Fitnessstudio und Naturspielgruppe
Die Idee kommt gut an. Gestartet mit 22 Vereinsmitgliedern, zählt «Querbeet» heute bereits deren 37. «Und das ohne gross dafür zu werben», so Z’Rotz. «Es scheint, als teilen viele Menschen das Bedürfnis nach ‹wirklich nachhaltig› erzeugten Lebensmittel.» Gut ein Drittel der Mitglieder, so schätzt Z’Rotz, kommt aus der Stadt Luzern. Familien, die den Bezug zur Natur suchen und wissen wollen, wo ihr Essen herkommt: «Unser Verein schlägt zwei Fliegen auf einen Schlag.» Wenn nicht noch mehr: «Die ­Mithilfe auf dem Feld kann auch als Ergänzung zum Fitnesstudio-Besuch, oder für Kinder als Abwechslung zur Naturspielgruppe betrachtet werden», sagt Z’Rotz. Obwohl der Verein noch kein Jahr existiert, so ist er sich sicher: «Querbeet funktioniert.» So gut sogar, dass bereits im kommenden Jahr eine Erweiterung von den heutigen 25 Aren auf deren 35 vorgesehen ist. Das ist möglich, weil das betreffende Land der Familie Z’Rotz gehört.
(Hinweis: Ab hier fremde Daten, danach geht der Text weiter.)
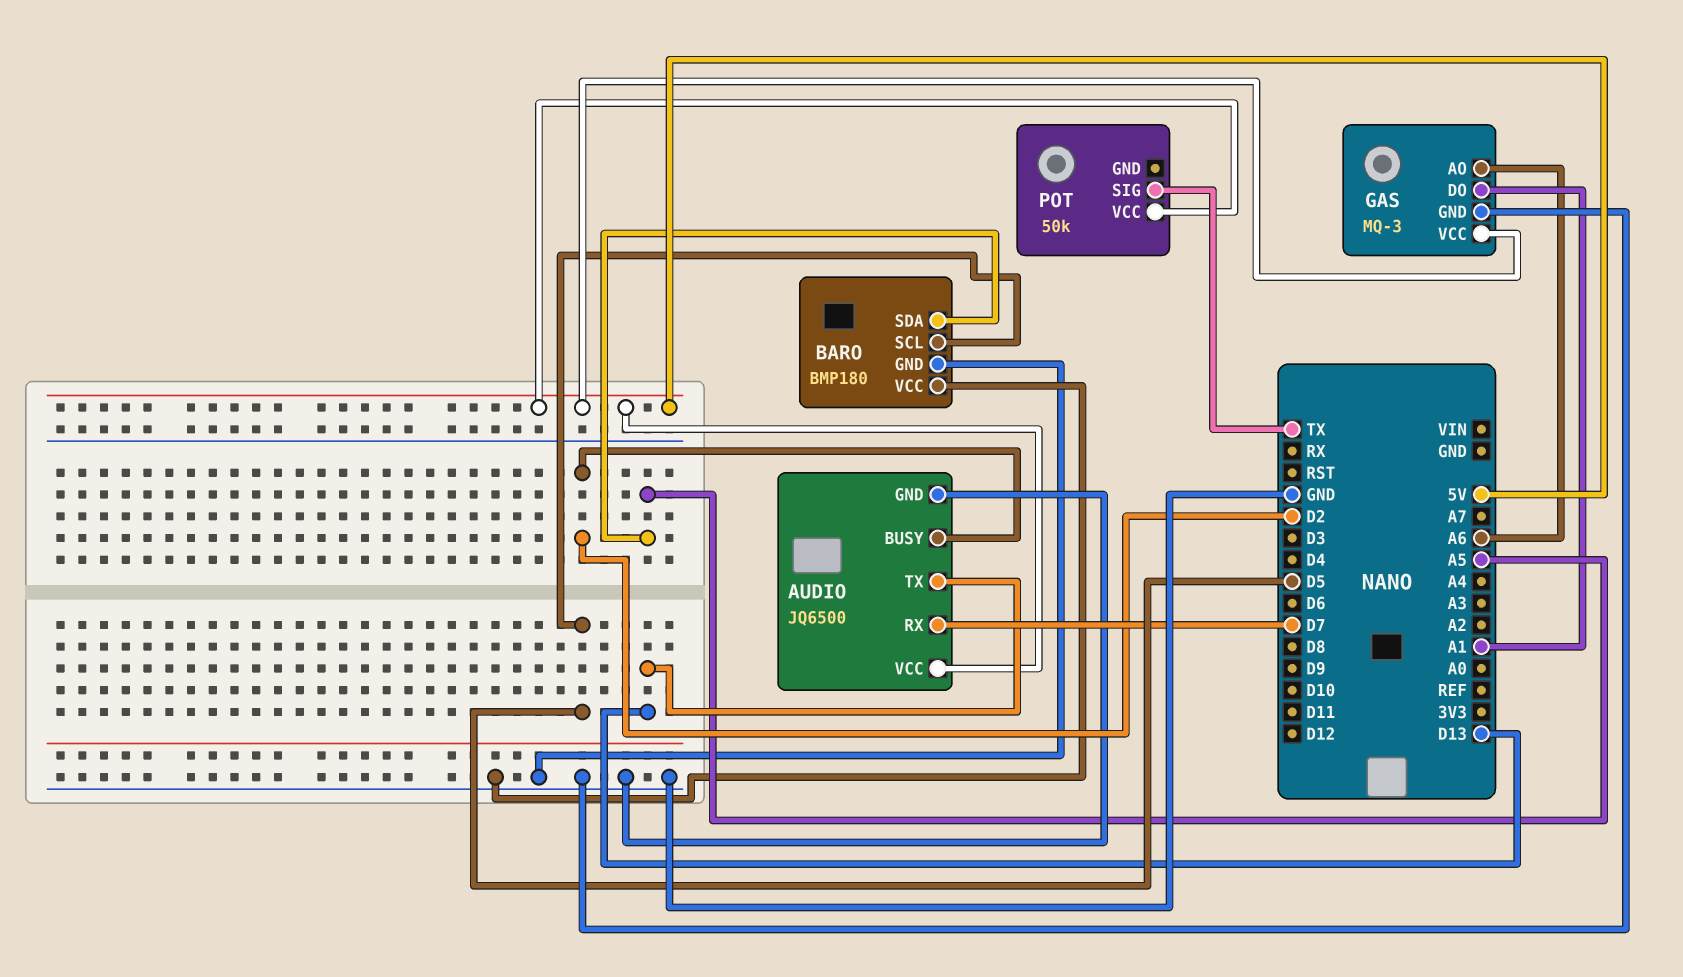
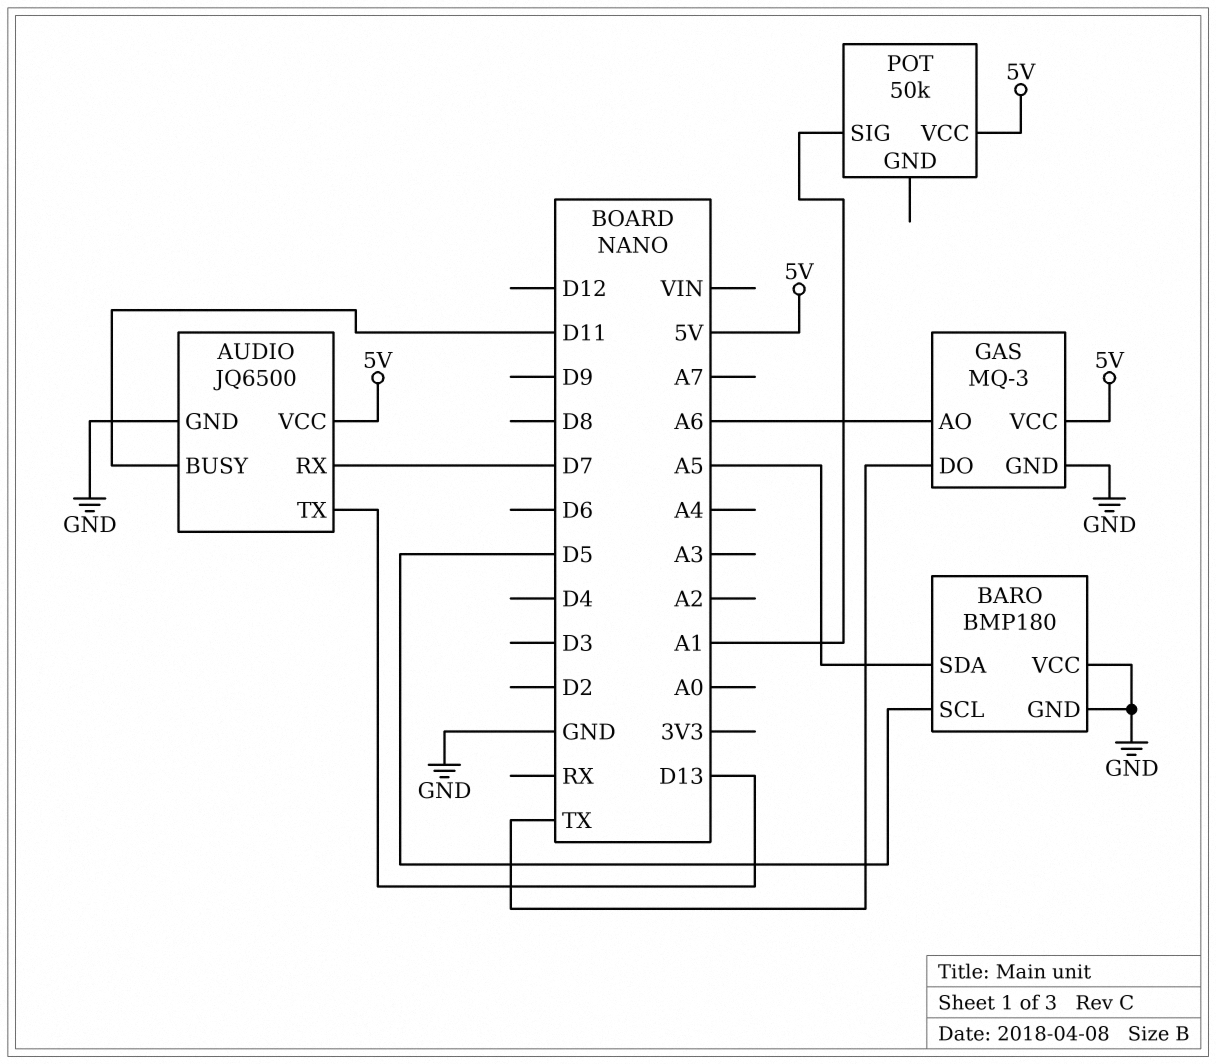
AUDIO pin BUSY: D2 -> D11
GAS pin DO: A1 -> TX
POT pin SIG: TX -> A1

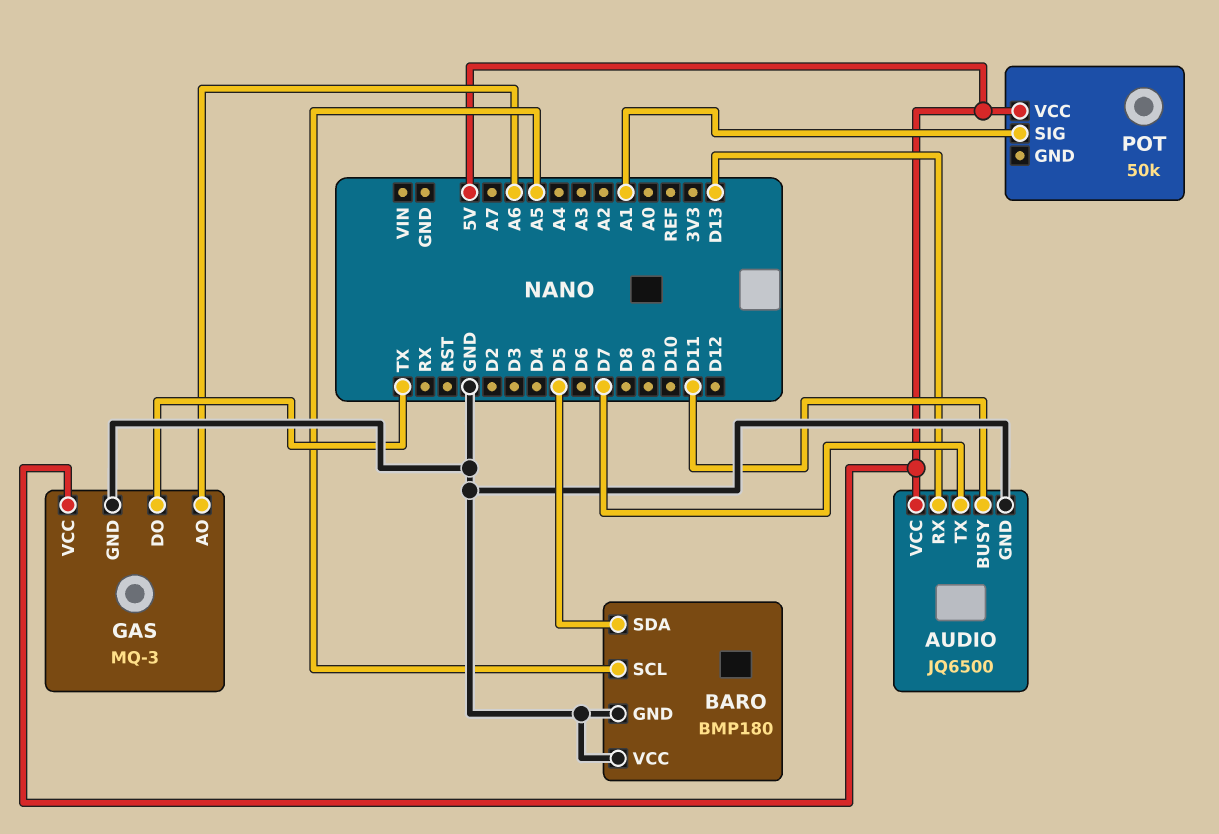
AUDIO pin RX: D7 -> D13
AUDIO pin TX: D13 -> D7
BARO pin SCL: D5 -> A5
BARO pin SDA: A5 -> D5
Der dazugehörige Bauernhof ist zwar ­verpachtet, doch eine entsprechende Abmachung im Pachtvertrag erlaubt die Nutzung. «Querbeet» arbeitet zudem mit dem Nachbars-Biohof der Familie Streiff-Stalder zusammen. «Bei Sachen wie Werkzeugen, Kühler usw. ist es gäbig, nicht bei Null anzufangen.»

Wandel braucht Zeit
Konzept funktioniert, Mitglieder motiviert. Ende gut, alles gut? Nicht für Philipp Z’Rotz. «Momentan bauen wir nur Gemüse an, doch da könnte noch einiges dazukommen.» Obst, Beeren, Pilze, Eier, Milch … − auch eine Zusammenarbeit mit weiteren Bio-Betrieben strebt der Grosswanger an. «Ach, ich habe noch ganz viele Ideen.» Die da wären? «Das kann ich noch nicht laut sagen, sonst heisst es noch, der Z’Rotz spinnt», sagt er und lacht. «Wir wollen die Kooperative im Gleichschritt mit dem wachsenden Umdenken in der Gesellschaft weiterentwickeln.» Und: «Dass sich so etwas etabliert, dafür braucht es Zeit.» Die Menschen müssten sich bewusst werden, so Z’Rotz, dass sie mit jedem Franken, den sie ausgeben, etwas bewirken, ein System hinter einem Produkt unterstützen und schlussendlich auch die Verantwortung tragen. «Kauft man Pouletfleisch aus Brasilien, so ist das ein Statement. Es gibt keine Ausreden.» Er könne x Beispiele von Auswüchsen im Lebensmittelmarkt auftischen, die einem die Haare zu Berge stehen lassen würden. «Aber ich will meine Energie möglichst nicht für das Kritisieren gängiger Systeme verschwenden. Ich versuche viel mehr die positiven Alternativen in den Fokus zu rücken und an einer zukunftsfähigen Landwirtschaft mitzugestalten», sagt Z’Rotz. Denn: «Solange wir noch auf der Strasse sind, können wir die Kurve kriegen.»